The Peleș National Museum will open the temporary exhibition on Tuesday, September 3, 2024
with the title, "Carmen Sylva-Dora Hitz, word and image / Carmen Sylva – Dora Hitz,
word and image”, which explores the remarkable artistic collaboration between the writer and
artist Carmen Sylva (1843-1916) and German painter Dora Hitz (1853-1924).
The exhibition commemorates 100 years since the death of Dora Hitz, whose artistic success was
facilitated by the first years spent as a painter of the Royal Court of Romania, under the patronage of
Queen Elizabeth, known under the pseudonym Carmen Sylva.
Painter Dora Hitz enjoyed considerable professional success as an artist
independent. He participated in the activity of avant-garde circles in Paris, Dresden and
Berlin and was appreciated at the time for her exploration of impressionist visual languages,
symbolist and expressionist. Her work was favorably reviewed in European periodicals
influential, sold by art dealers such as Paul Cassirer and Fritz Gurlitt, and presented in
exhibitions in Germany, Italy, France, Great Britain, Romania and the United States. Dora
Hitz also played an important role in the campaign for women's rights.
artistic education: she founded her own art school for women in Berlin in 1893, was
first president of the Frauenkunstverband in 1913 and managed to convince the Academy of Arts
Berlin beauties allowed women to register starting in 1919.
It seems that Dora Hitz's first meeting with Carmen Sylva took place in 1876, at
exhibition Allgemeine Kunst-und Kunstindustrie Ausstellung in Munich, when the queen,
captivated by one of the young artist's works, he invited her to the Royal Court of Romania.
The impetuosity of this proposal to a still unknown painter proves
the queen's personality and also demonstrates her deep confidence in the artistic abilities of
women in an era when female talent was often downplayed. Dora Hitz seems to have
came to Bucharest in 1878, after the War of Independence, and stayed until 1882,
then returning in 1886–1887. He continued to work with Carmen Sylva at least
until 1890. In 1913, the artist wrote: "I consider the great chance of my life to have been the fact
that I was able to live as a young woman in the land of Queen Carmen Sylva, enjoying
her special protection.",
Her paintings gave visual form to the queen's literary creations, most impressively
crystallization being the series of thirteen paintings for Peleș Castle, most of which are part of
interior decoration of the old Music Hall. Four other valuable works, originally located at
Sinaia, were restored and loaned to the Peleș National Museum by the Museum
National Museum of Art of Romania, of whose heritage they are part.
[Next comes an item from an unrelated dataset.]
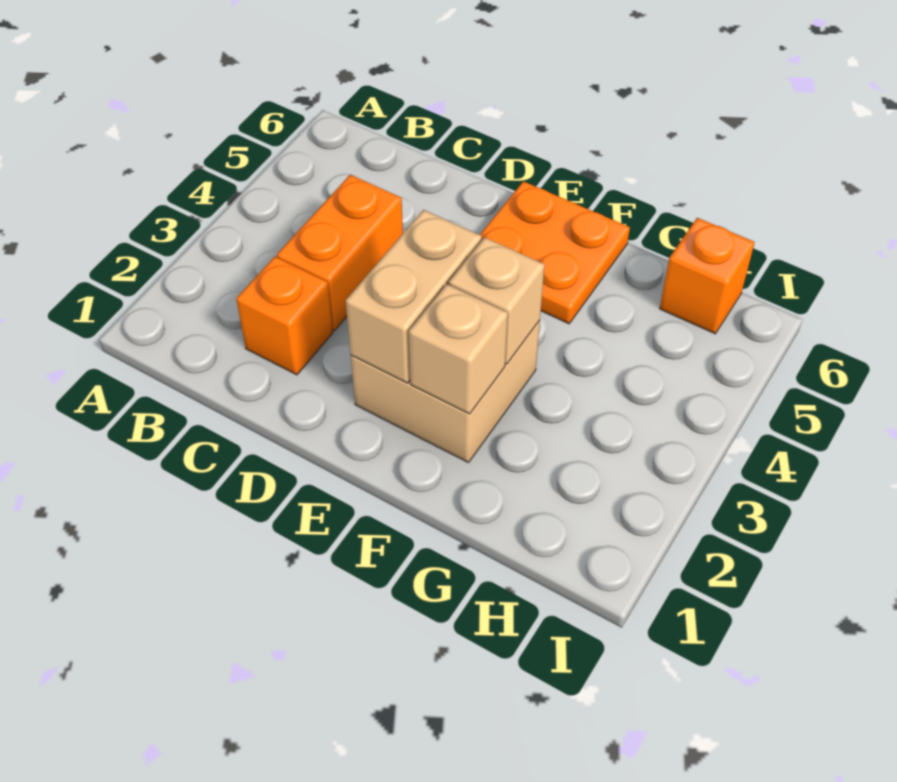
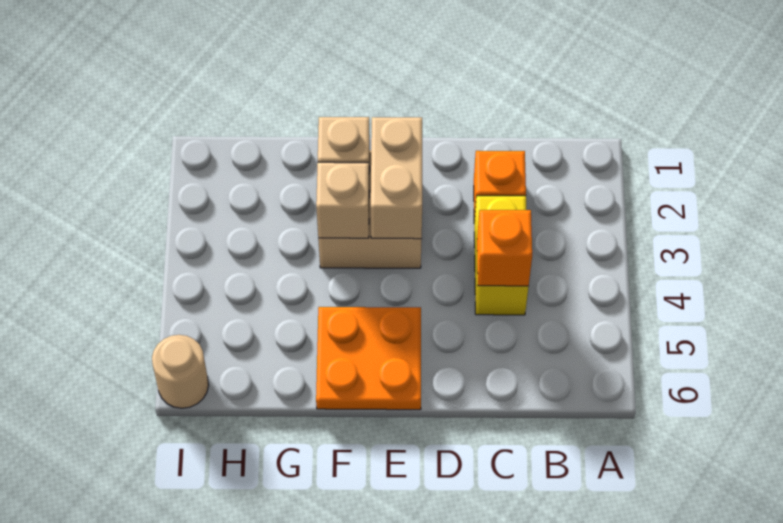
orange brick C3:C4 level 1 -> yellow brick C3:C4 level 1
orange brick H6 level 1 -> orange brick C4 level 2
none -> tan round brick I6 level 1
The event, placed under the auspices of the Royal Family of Romania, is initiated by:
Dr, Shona Kallestrup, University of St Andrews, and Dr Natalie Gutgesell, Association of
art Kunstverein Coburg, and will be continued with an international colloquium entitled Carmen
Sylva, Dora Hitz and the female artistic networks in Romania and Germany.
Institutional partners of the Peleș National Museum in organizing
this approach are: the National Museum of Art of Romania, the Goethe Institute,
Embassy of the Federal Republic of Germany in Bucharest, Embassy of Romania in
Berlin and the Consulate General of Romania in Munich.